Chart understanding data
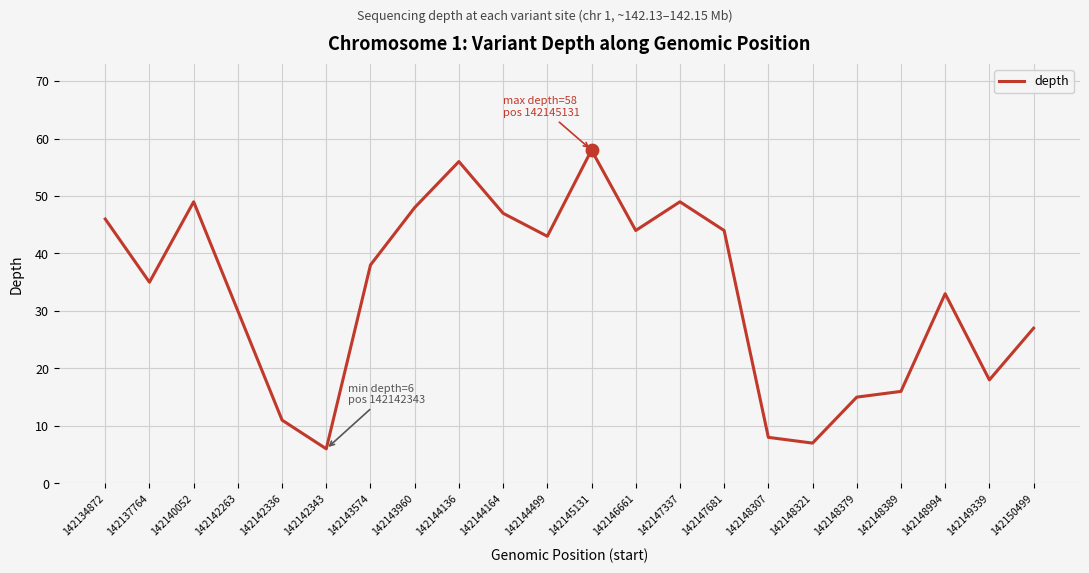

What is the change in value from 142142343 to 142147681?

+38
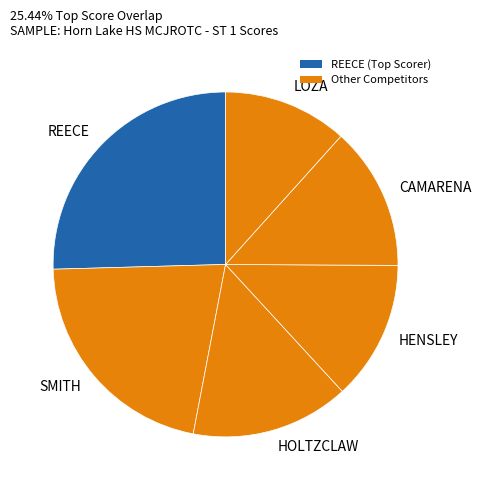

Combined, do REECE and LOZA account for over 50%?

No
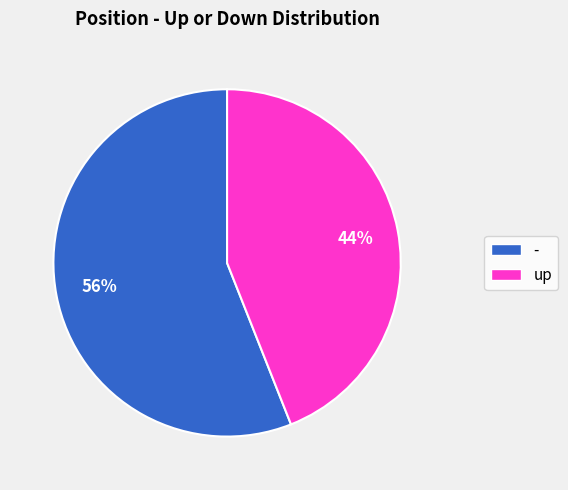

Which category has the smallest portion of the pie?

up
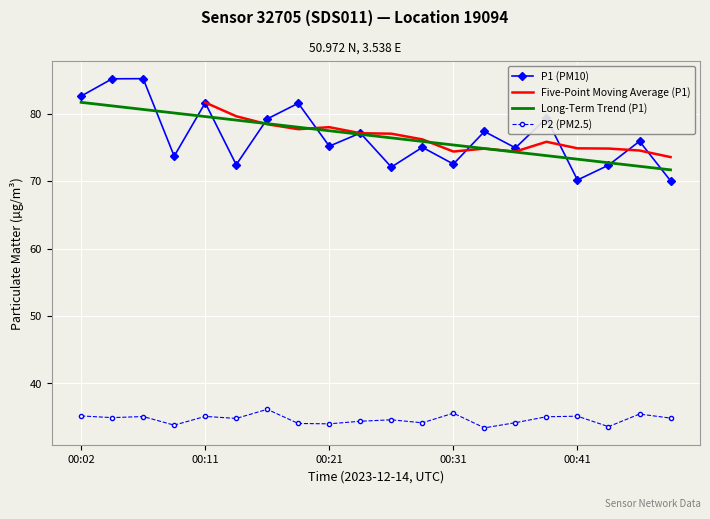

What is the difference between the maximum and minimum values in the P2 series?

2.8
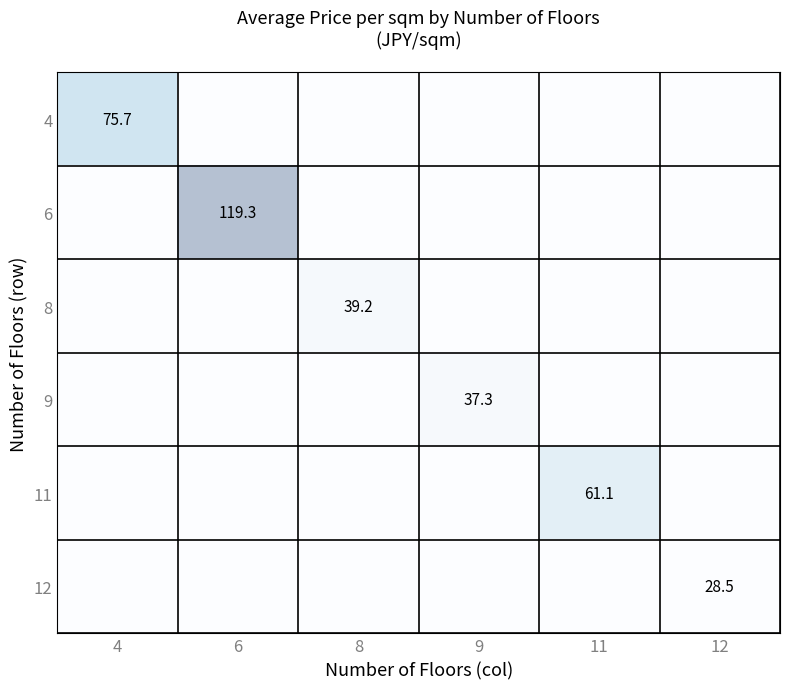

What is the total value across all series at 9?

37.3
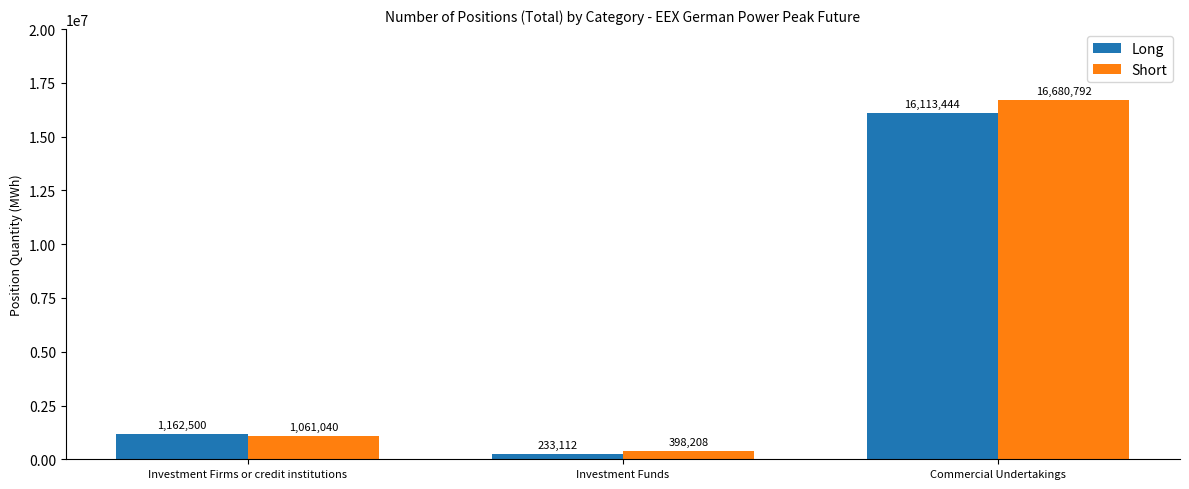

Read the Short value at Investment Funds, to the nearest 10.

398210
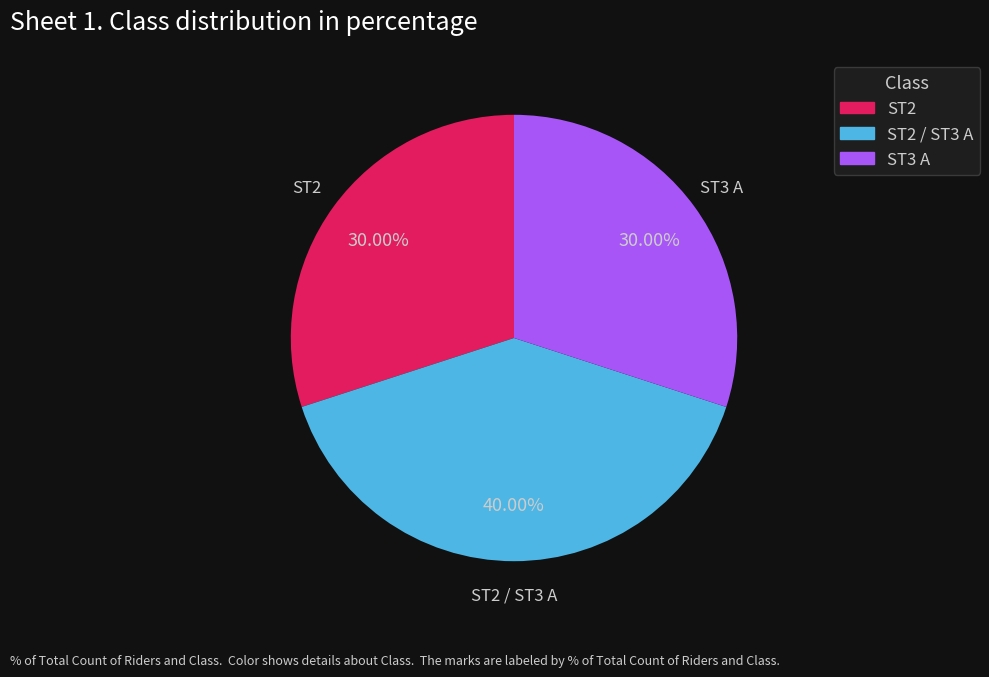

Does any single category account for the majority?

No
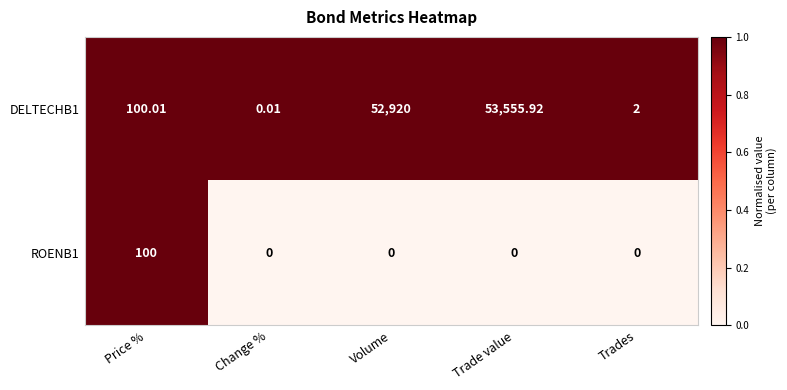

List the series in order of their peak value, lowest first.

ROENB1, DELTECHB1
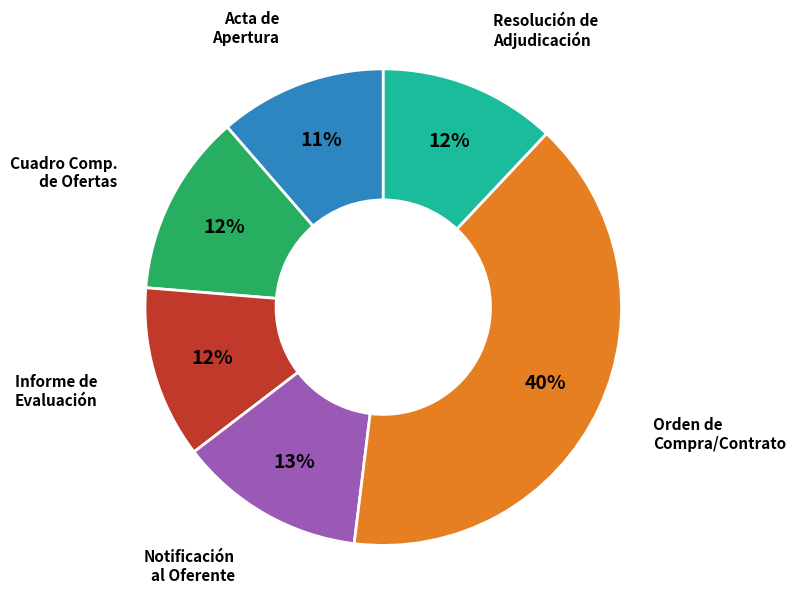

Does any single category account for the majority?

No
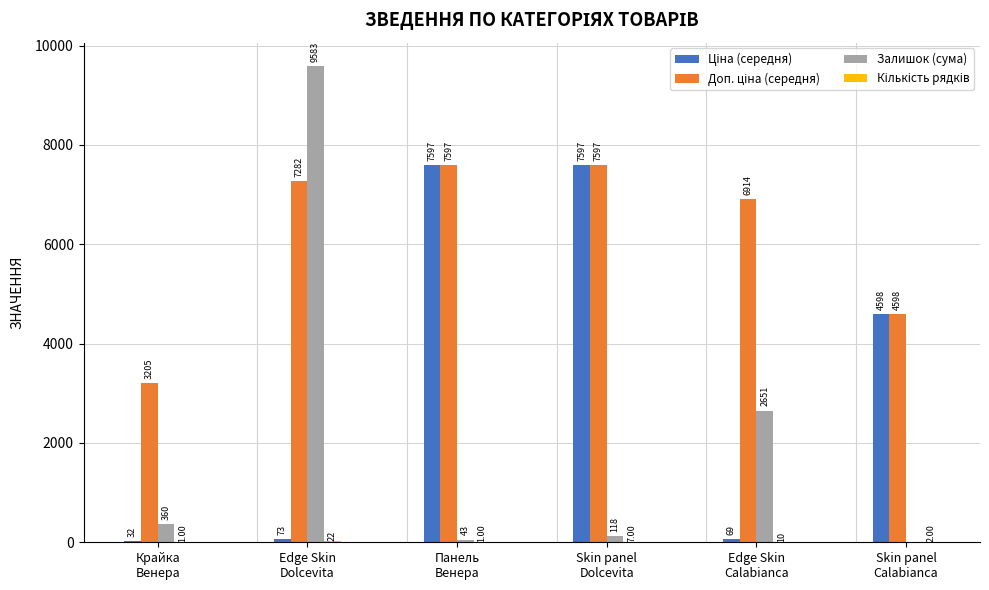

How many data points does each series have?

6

▸ Work instructions: Please copy the lines of the listing above, starting at the line that contains "List the series" and running through the end of the listing, inclusive. Leave the pictures out of your copy.

▸ Output of the task:
List the series in order of their peak value, lowest first.

ROENB1, DELTECHB1

Does any single category account for the majority?

No

How many data points does each series have?

6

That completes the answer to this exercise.